Tuesday, May 21, 2013

The Hot 100 and Me



Exactly 25 years ago, I got my first copy of Billboard magazine, which featured charts for the week ending May 21, 1988.  That week, Gloria Estefan and the Miami Sound Machine resided at number 1 on the Hot 100 singles chart for a second week with "Anything For You."  One of my favorite songs of the time, George Michael's "One More Try," occupied the number 2 spot, poised to take over at number one the following week.  And down one notch to number 3, yet retaining its bullet, was Johnny Hates Jazz with "Shattered Dreams."  As Chart Beat told me in that issue, "Shattered Dreams" was the first song in some time to fall yet retain a bullet, which is the symbol used on the chart to mark singles that have the highest airplay and sales gains for the week.  Falling and retaining a bullet would become more commonplace in the 1990s, after chart methodology changed in 1991, but in 1988, it remained a rare occurrence.

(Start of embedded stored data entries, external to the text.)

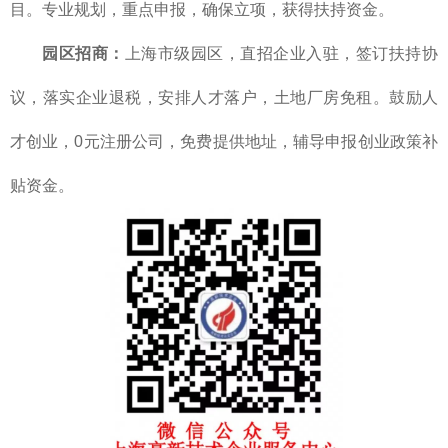
目。专业规划，重点申报，确保立项，获得扶持资金。
园区招商：
上海市级园区，直招企业入驻，签订扶持协
议，落实企业退税，安排人才落户，土地厂房免租。鼓励人
才创业，0元注册公司，免费提供地址，辅导申报创业政策补
贴资金。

Throughout the next year or so, I would periodically pick up an issue of Billboard every several weeks.  It was a little too expensive to buy every week, but I still wanted to keep track of more than what Casey Kasem offered on the radio on American Top 40 every weekend.  By the summer of 1989, though, I had taken the plunge and purchased a subscription.  At around a couple hundred dollars for the year, that was a pricey item for a 16-year-old high school student, yet I saw it as a worthwhile expenditure.  For three years -- until I finally let my yearly subscription lapse in 1992 -- I anxiously anticipated receiving the magazine in the mail, and I pored over the charts, especially the Hot 100, keeping precise track of the chart movement of all songs that hit the Top 15 and keeping my eye on the rest of the songs on the chart as well.  By August 1989, I had begun my own weekly chart -- a make-believe chart based on my favorite popular music hits -- originally consisting of my top 25 songs, though after just a few months taking a Top 30 chart form.  I would continue that practice until the spring of 1998, at which time my interests and the world of pop music had diverged enough that I saw value in ceasing the practice.

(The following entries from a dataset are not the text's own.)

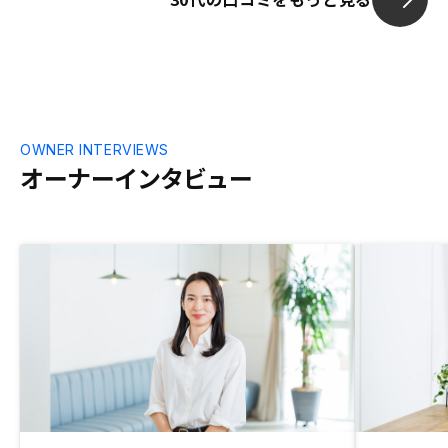
してもらえた
OWNER INTERVIEWS
オーナーインタビュー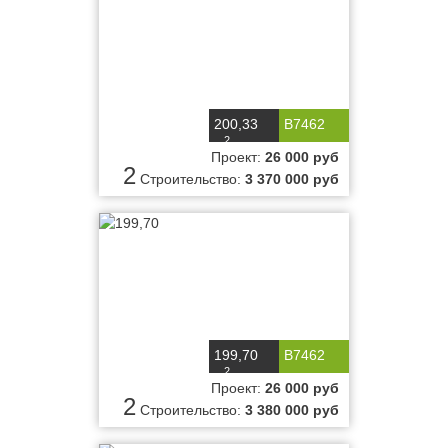
200,33
B7462
2
м
Проект:
26 000 руб
2
Строительство:
3 370 000 руб
199,70
B7462
2
м
Проект:
26 000 руб
2
Строительство:
3 380 000 руб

Over that decade between my first issue of Billboard and the end of my own chart, I had invested myself in the Hot 100 in additional ways.  My Honors thesis during the Spring 1994 semester at Bowling Green State University examined changes in the Hot 100 based on the 1991 methodology modification.  I looked at how the new methodology significantly altered song movement up and down the chart.  That paper stemmed from work I had done for a Summer 1992 Sociology course on Popular Music and Society that became the first paper I delivered at an academic conference -- "Achy Breaky Chart:  Changes in Billboard's Hot 100 Chart," which I delivered at the Midwest Popular Culture Association Annual Meeting in Indianapolis in October 1992.  A year later, at the Midwest Popular Culture Association Annual Meeting in East Lansing, Michigan, I would deliver a second paper -- "Achy Breaky II:  More Changes in Billboard's Hot 100 Chart" -- that focused on genre implications of the methodological change.

These research projects reflected the interest in studying popular music that was fundamental in directing me to the study of popular culture.  In more recent years, I've focused more on other aspects of popular culture, particularly sports, and my interest in popular music has veered away from chart analysis, as reflected in my co-edited book on the interpretation and significance of Don McLean's "American Pie."  Yet, the draw toward diligently following Billboard's Hot 100 chart played a very significant role in my development as a person and as a scholar.  That makes this a particularly important 25th anniversary.